„Im Flat-Pack-Farming jüngere und ältere Generationen verbinden“

Das Konzept der ganzjährigen Weidehaltung von Kühen war lange Zeit in Deutschland komplett unbekannt. Dann kamen Stephen Costello und sein Bruder Paul, Geschäftsführer der Agrargesellschaft Emster-Land mbH und führten das System auch in Deutschland ein. Ein Gespräch mit Stephen Costello über ganzjährige Weidehaltung, Herausforderungen in der Land- und Viehwirtschaft und wie er diese mit seinem „Flat-Pack-Farming“-Konzept revolutionieren möchte.

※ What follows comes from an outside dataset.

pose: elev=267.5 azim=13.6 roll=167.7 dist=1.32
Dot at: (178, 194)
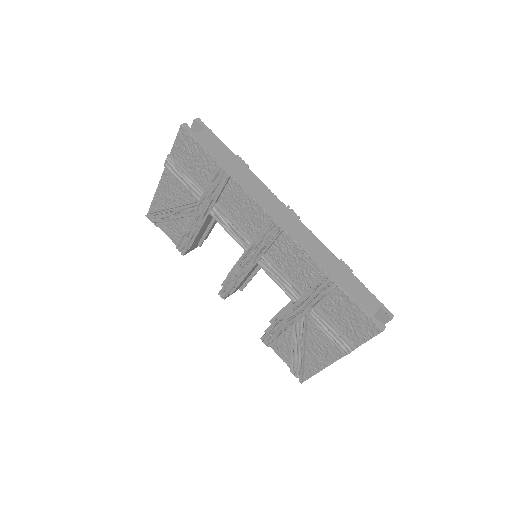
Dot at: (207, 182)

Sie sind Rinderhalter des Jahres – wir gratulieren natürlich zunächst. Was hat Sie zum Einstieg in den deutschen Agrarmarkt bewogen und wie kommt man auf die Idee zur ganzjährigen Weidehaltung, die in Deutschland weitgehend unbekannt ist?

Unser Familienunternehmen hatte bereits seit 1992 einen Standort in Deutschland. 2010 haben wir den Schweinemastbetrieb unseres Vaters übernommen und zunächst innovativere Haltungsarten und eine Biogasanlage integriert.
Aber: Es lag uns am Herzen, etwas Neues bzw. ein Nischenprodukt auf die Beine zu stellen. Daher erwarben wir 2014 eine benachbarte Genossenschaft mit zunächst 400 Hochleistungskühen und ungenutzten Weideflächen. Da wir diese Art Hochleistungsbetrieb nicht weiterführen wollten, bedurfte es einer Alternative mit Mehrwert. In unserer Heimat Irland ist es üblich, die Kühe das ganze Jahr auf der Weide zu lassen und auf den Stall zu verzichten. Das ist hierzulande eine Ausnahme und war noch 2014 für viele unvorstellbar – doch wir glaubten daran, dass es funktioniert.

Was machen Sie bei sich am Hof anders als Ihre Konkurrenten und wie grenzen Sie Ihre Weidemilch von Biomilch ab?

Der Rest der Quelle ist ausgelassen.